I have a servo that is set as a knob with 10k potentiometer. When I connect the servo to arduino usb, it works just fine. If i connect the servo to a DC breadboard jack seperate from arduino, it jitters badly. Now, when i have this servo hooked up as a sweep (preprogrammed motion), it works just fine, no issues. It seems that only when i am using a pot that it jitters when hooked up to a seperate DC source. Ideas?
My answer is going to be bad and likely wrong, but I’ll provide it anyways. If you have the Arduino on a separate power source as the servo, make sure you connect the Arduino’s ground to the separate power source’s ground. The Arduino then would have two grounds (one via USB or other source, one for signaling the servo).

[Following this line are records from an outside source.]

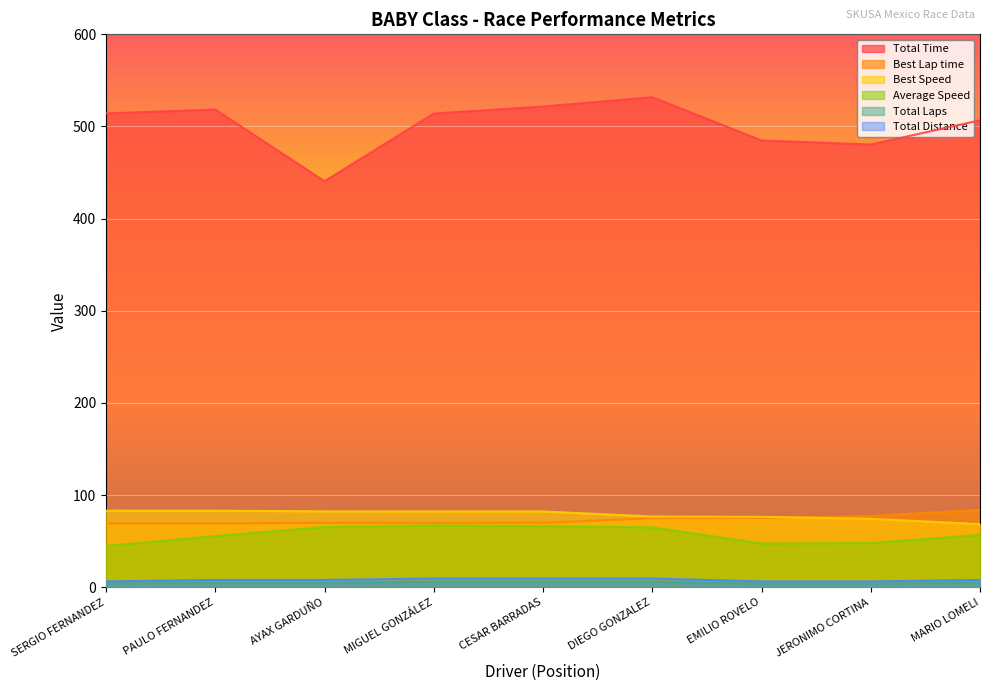

True or false: Best Lap time has a value of 74.9 at DIEGO GONZALEZ.

True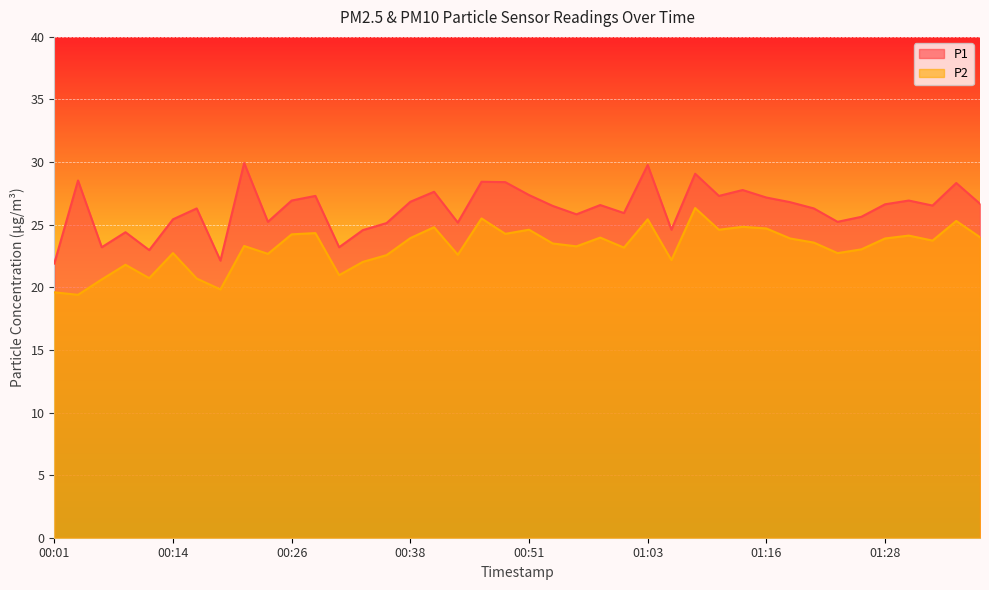

What is the label of the 39th point from the right?

00:04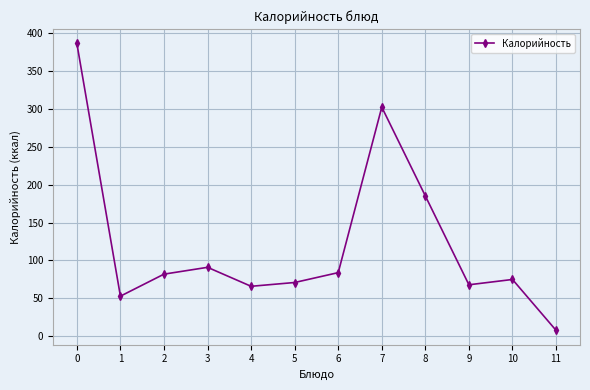

Where is the first local maximum?

3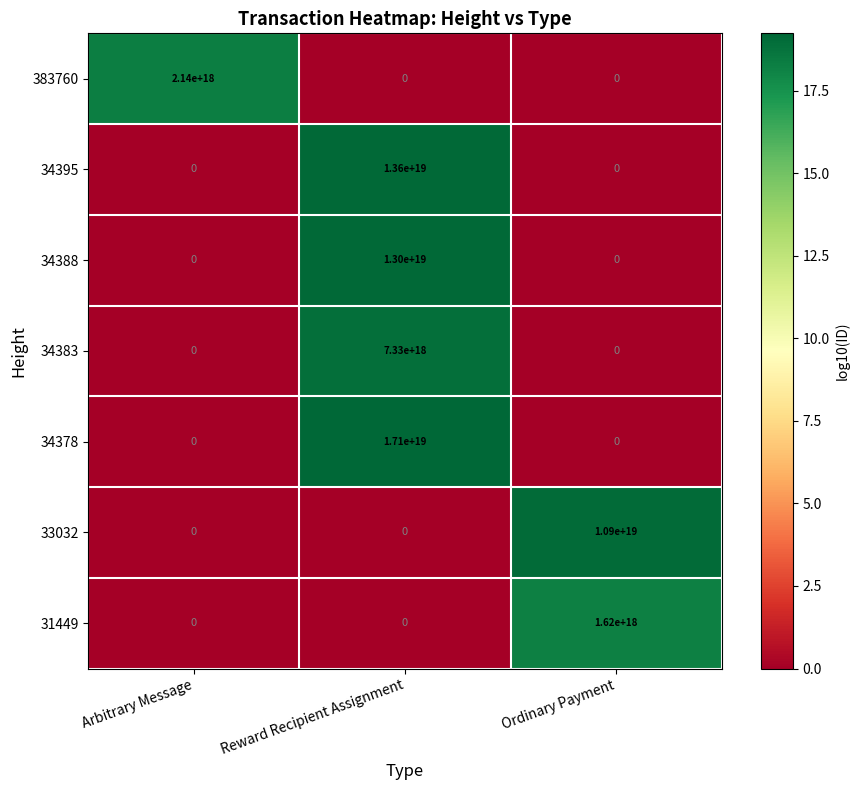

Which series has the largest range (max minus min)?

34378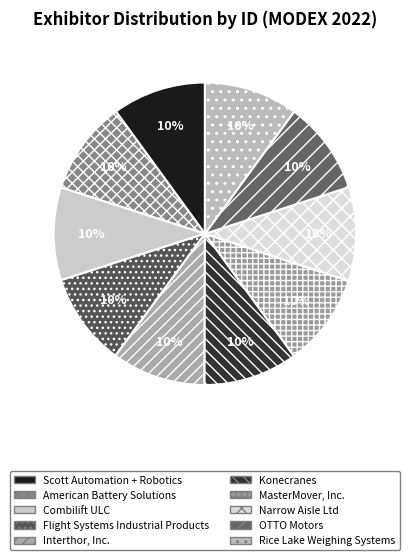

True or false: Combilift ULC accounts for 10% of the total.

True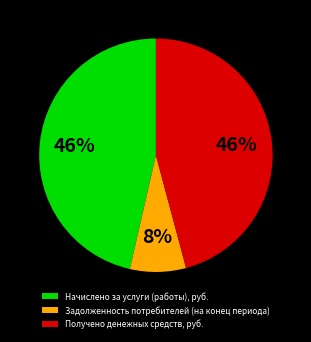

How many segments does this pie chart have?

3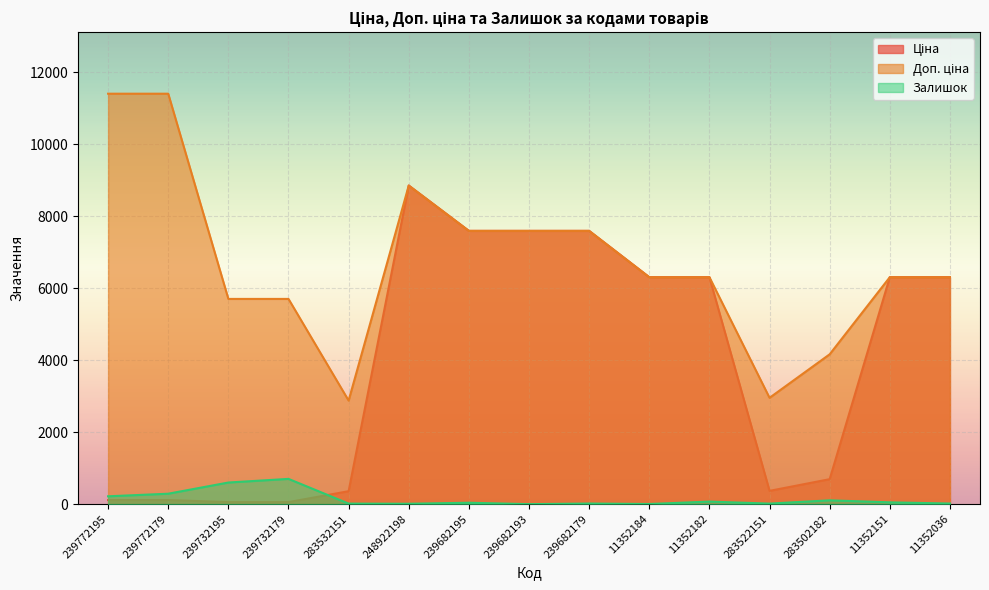

Which series ends up on top after the final intersection of Залишок and Ціна?

Ціна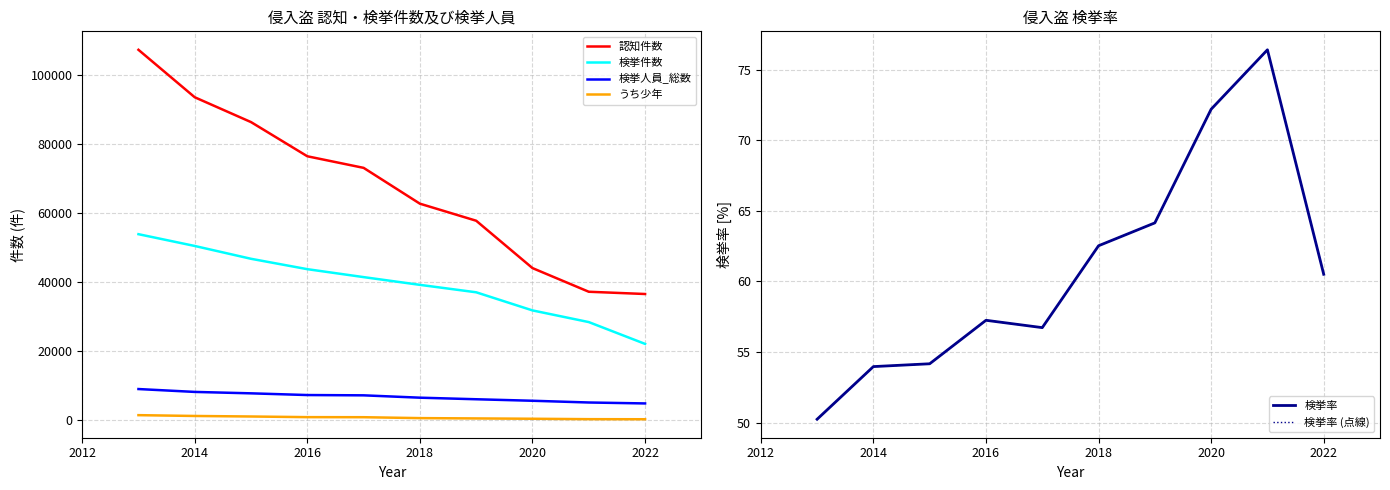

True or false: 検挙件数 and 検挙人員_総数 intersect in this chart.

False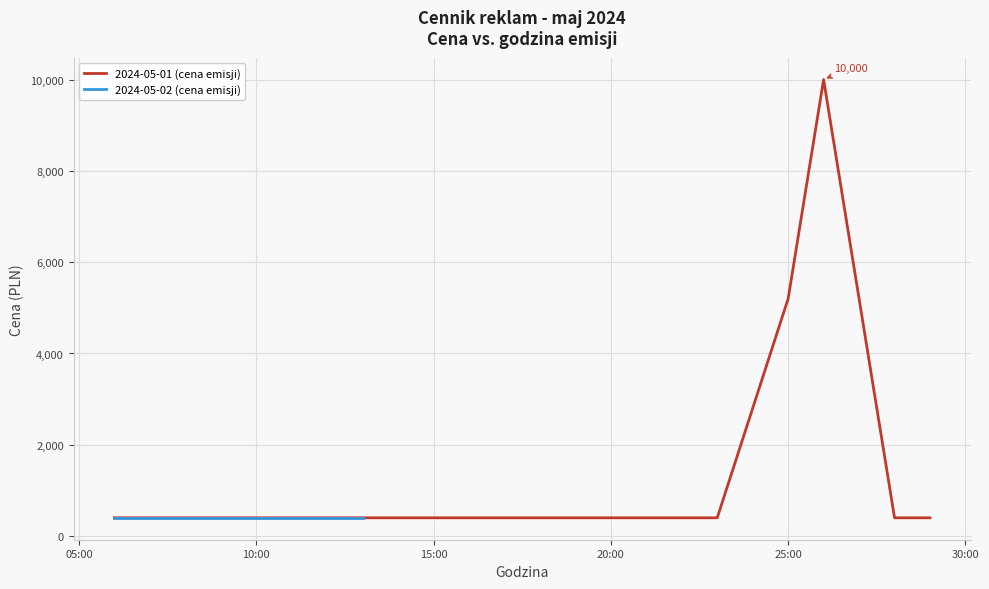

The value of 2024-05-01 (cena emisji) at 15:00 is 400. True or false?

True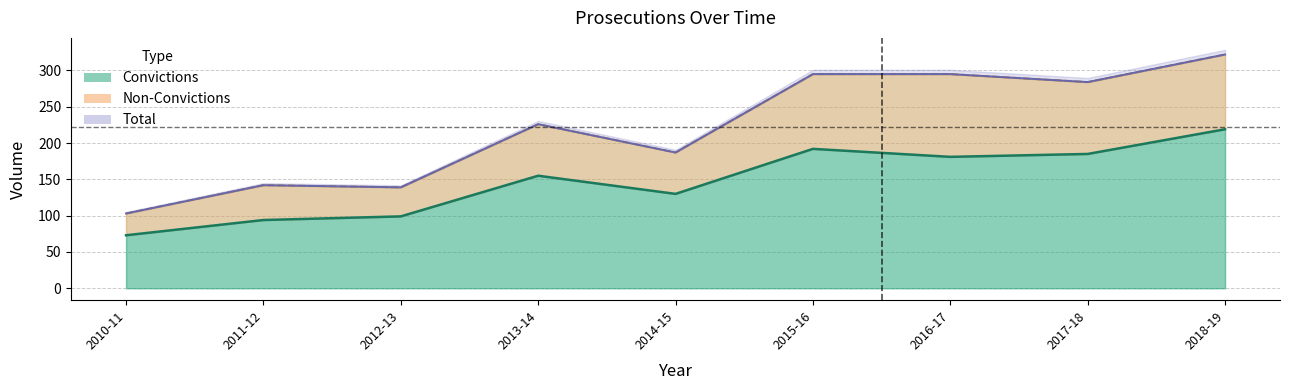

Does the chart display data point markers on the line(s)?

No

My guess is this is not the problem as I would expect this to cause the servo to just not work, rather than jitter. But lacking another response, I thought I’d provide you with something.
Thanks noble, I do have the ground routed from the breadboard to the arduino ground. If I didn't, than the servo just doesn't work. What puzzles me, is that the sweep program works fine, is I assume there is something wrong with either the pot or the analog pin, highly unlikely though.
Show us a picture of the setup the has the problem.
Hi, what is the power supply you are using to power the servo?
Tom, I am using a 4.5v @ 500 MA. After testing it, it actually reads at 6v. The servos take up to 7v at max. I thought it was a power issue until I saw the sweep program run nicely.
Hi, okay but servos can draw more than that 500mA on peak loads. I'd put a 1000uF cap across the supply wires at the servo to see if it makes any difference, a servo in motion and a servo keeping position are two different dynamics. Also try 10uF from the pot wiper to gnd.
Tom, I am using a 4.5v @ 500 MA
No, you're using (I imagine) a "4.5V @ 500mA".
Tom, thanks, I happen to have those caps lying around.
Be aware that most hobby servos are rated for 4.8v to 6v, and may pull more than 500mA when operating. Attach your multimeter to the power supply and see what the actual voltage is when the servo is attempting to move.
You have a decoupling capacitor on the analog input pin? 100nF or so would remove most noise from the pot or wiring.
You must run a separate ground wire from the Arduino to the 0V side of the pot, you should not share this with the servo ground, nor run the pot wires alongside the servo power wiring.
Mark, you are saying that I need to keep the negatives of the servo and pot grounded seperately? So would I be able to do that on the secondary ground on the uno?